What we also saw, from the small and medium-sized businesses surveyed across the country, was a clear vision for the role of the office in the future – as a focus for team building, strategy days and vital innovation planning. The power of communities and the wider networks they provide, was seen as essential to fostering knowledge-sharing, collaboration and innovation.
The vast majority of businesses who responded to our Revolution of Work survey, said they planned to adopt hybrid working models, with only 5 per cent expecting to work entirely from an office in the future.
But 70 per cent of those companies surveyed said remote working had a negative impact on brainstorming sessions and 83 per cent on those valuable “water cooler” conversations, when ideas are shared and new relationships formed, which can be the key to network expansion and business growth.
Business owners in our region and across the country will be even more focused on the social and networking benefits of future office space and will prioritise workplaces which are designed to create the best environments to deliver collaborative working and shared ideas.
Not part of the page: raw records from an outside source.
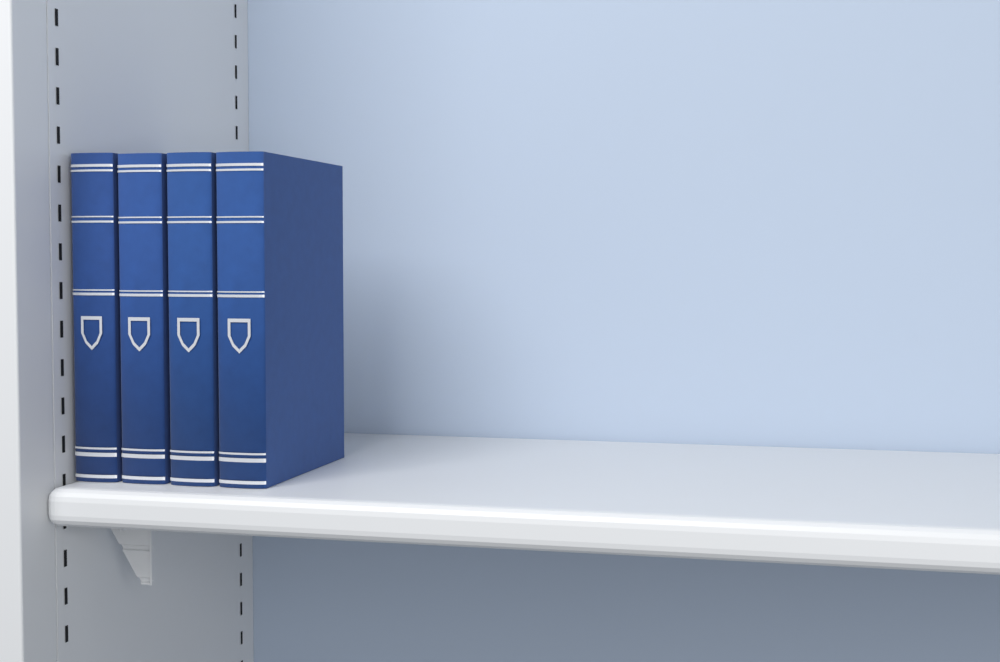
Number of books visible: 4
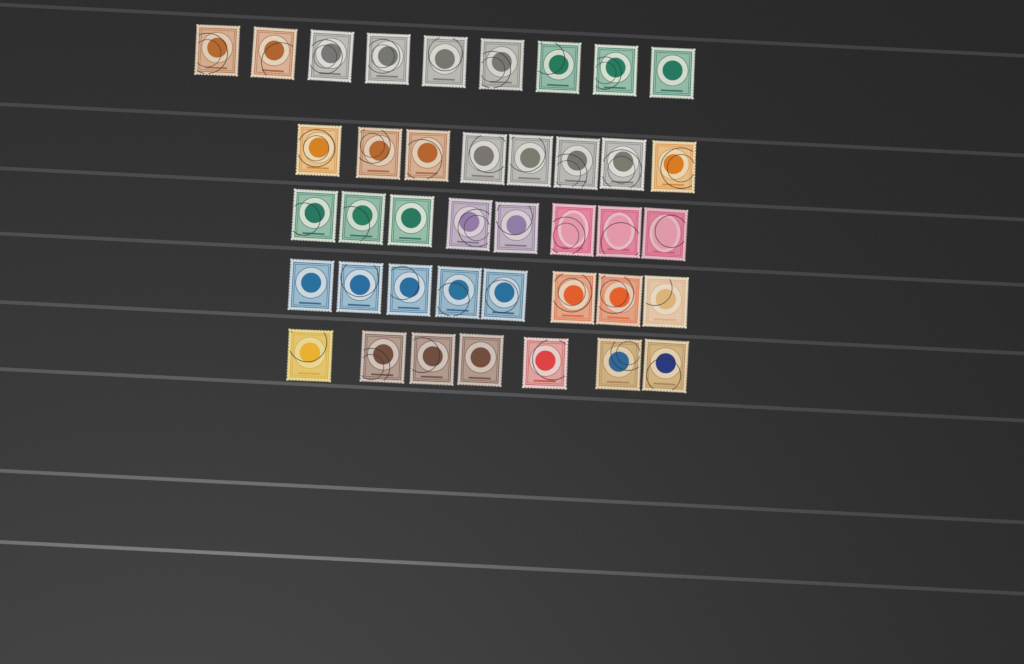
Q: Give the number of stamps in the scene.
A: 40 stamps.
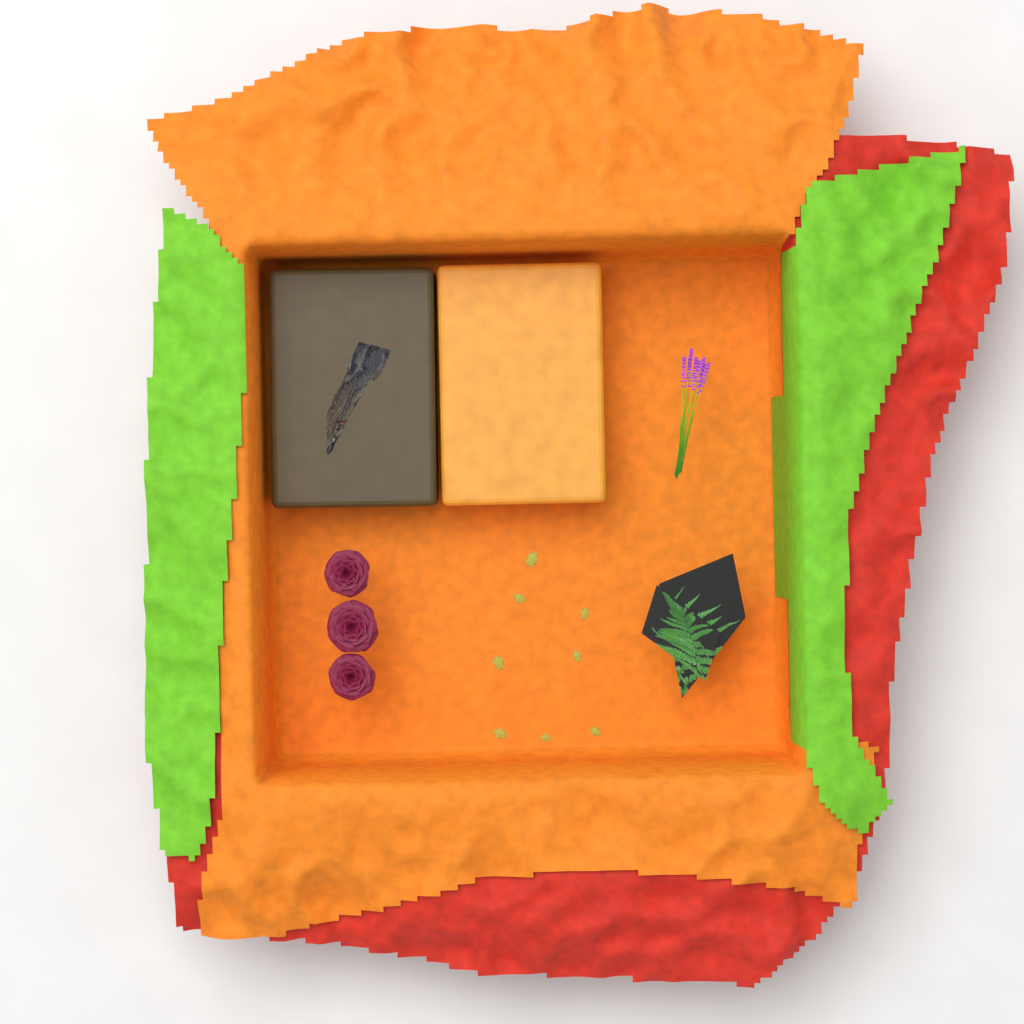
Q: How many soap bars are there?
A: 2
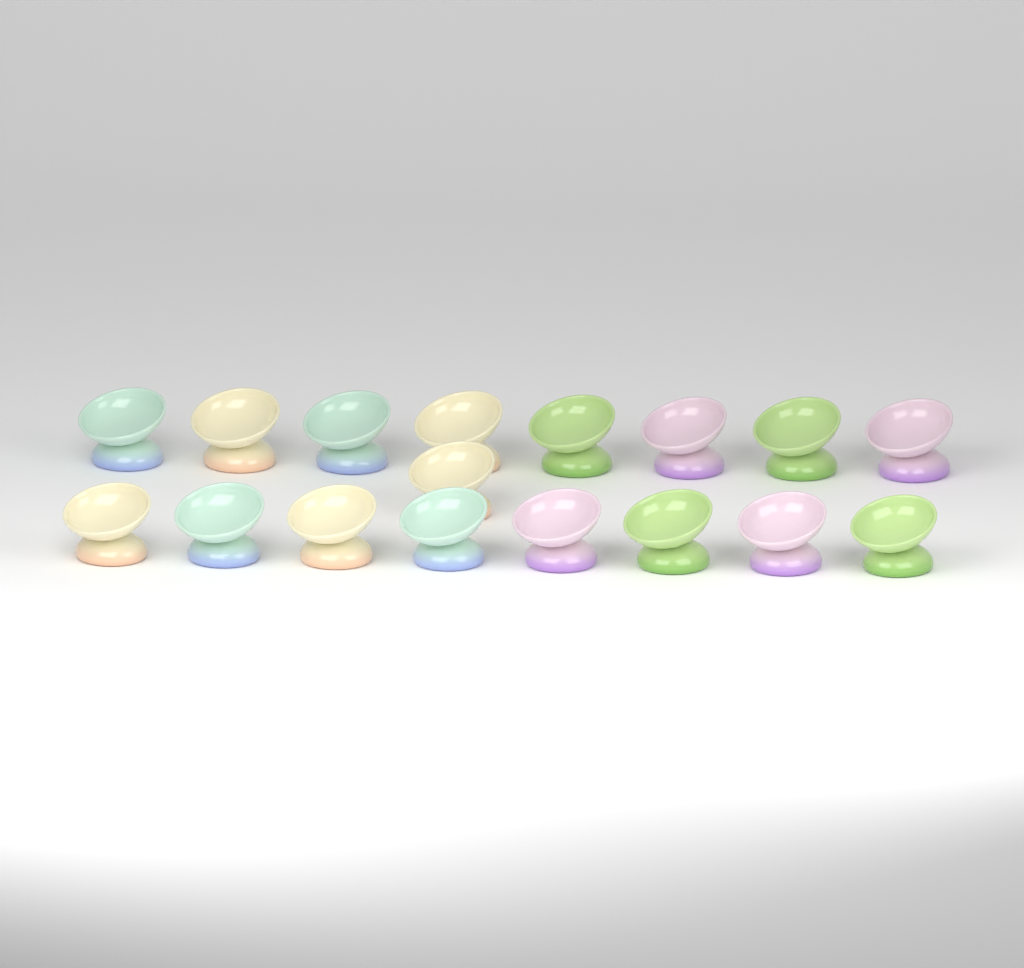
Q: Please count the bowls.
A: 17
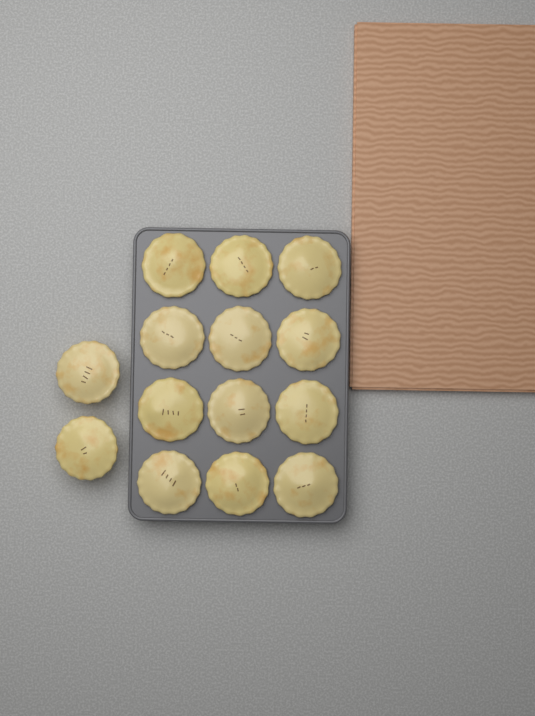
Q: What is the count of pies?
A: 14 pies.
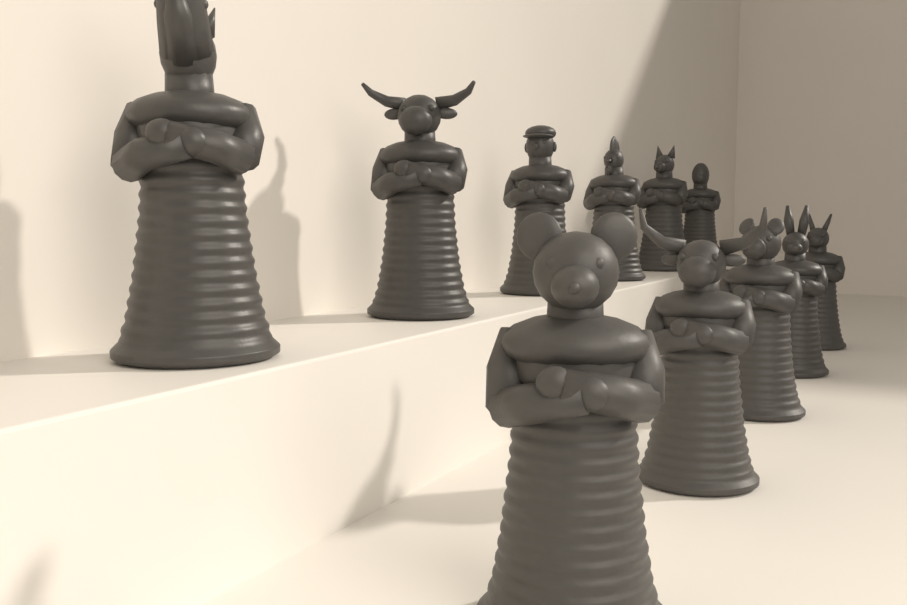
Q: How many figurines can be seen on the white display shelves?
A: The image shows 11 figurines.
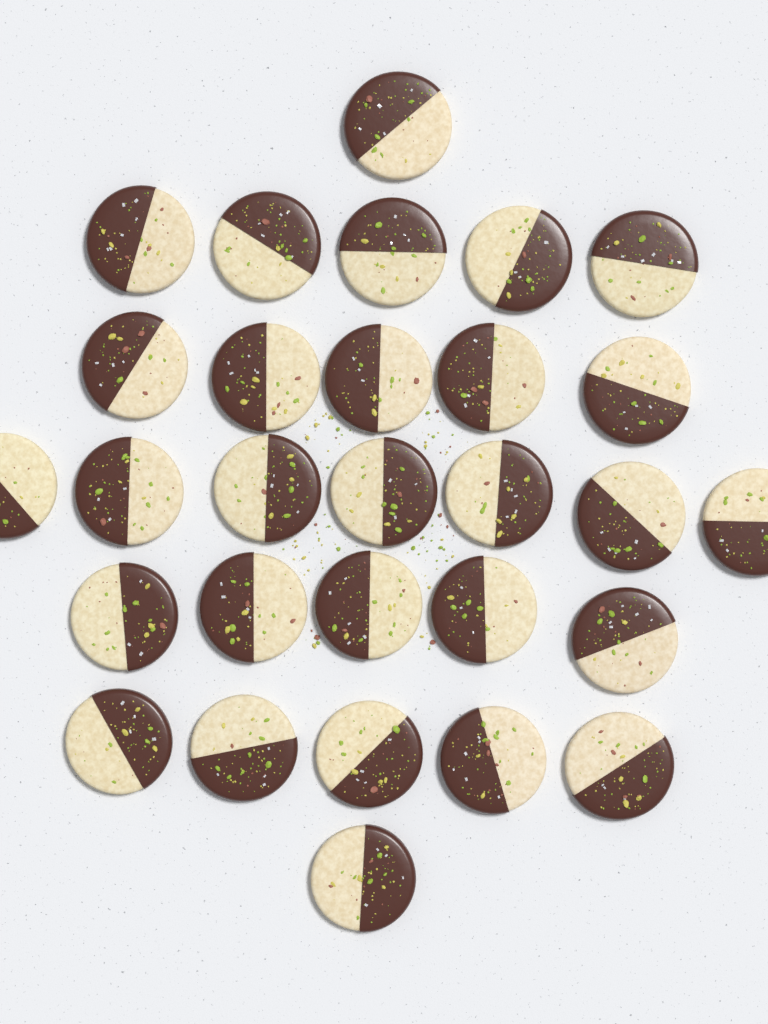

Anna Leach, CBI Deputy Chief Economist, commented: “Employers have considered the positives and challenges which have arisen during remote working and compared them with the potential benefits offered by offices and workplaces. While remote working has enabled workers to manage their work more flexibly, it has made innovation more challenging.”
Tech-enabled hubs and business communities, which are the catalyst for collaboration between entrepreneurs and leading academics, are becoming increasingly important as businesses seek to optimise their innovation, scale fast and generate products and services which deliver real impact.
They can cater for firms at any stage of growth. Whether they are spinouts, start-ups, high-growth companies, or established industry leaders. A culture of collaborative working is at the core of these hubs and the communities and wider networks they create and nurture.
The Revolution of Work report found that 64 per cent of businesses thought that remote or hybrid working made it harder to expand their networks.
Established communities of like-minded businesses, with innovation at their core, are therefore becoming increasingly popular with businesses seeking to increase connectivity and tap into networks and resources nationally and internationally.
The report also revealed that some 93 per cent of businesses plan to adopt hybrid working models in the future, with employees working both in a physical workplace and from home.
Developed and connected innovation ecosystems will be increasingly essential to help those businesses capitalise on the very best support available.
That could be advice from seasoned entrepreneurs on the best way to acquire and retain customers, for example, or working with partner organisations on research and development. It could also be about access to the right skills and talent or tapping into a rich and abundant start-up support community. Working with universities can also open up major opportunities for early-stage businesses to work with world-leading experts.
The complexity of the emerging needs and challenges of society today, demand cross-disciplinary thinking and collaborative business communities play a fundamental role in creating the innovations which will help meet those challenges, deliver growth and increase our competitiveness on a global stage.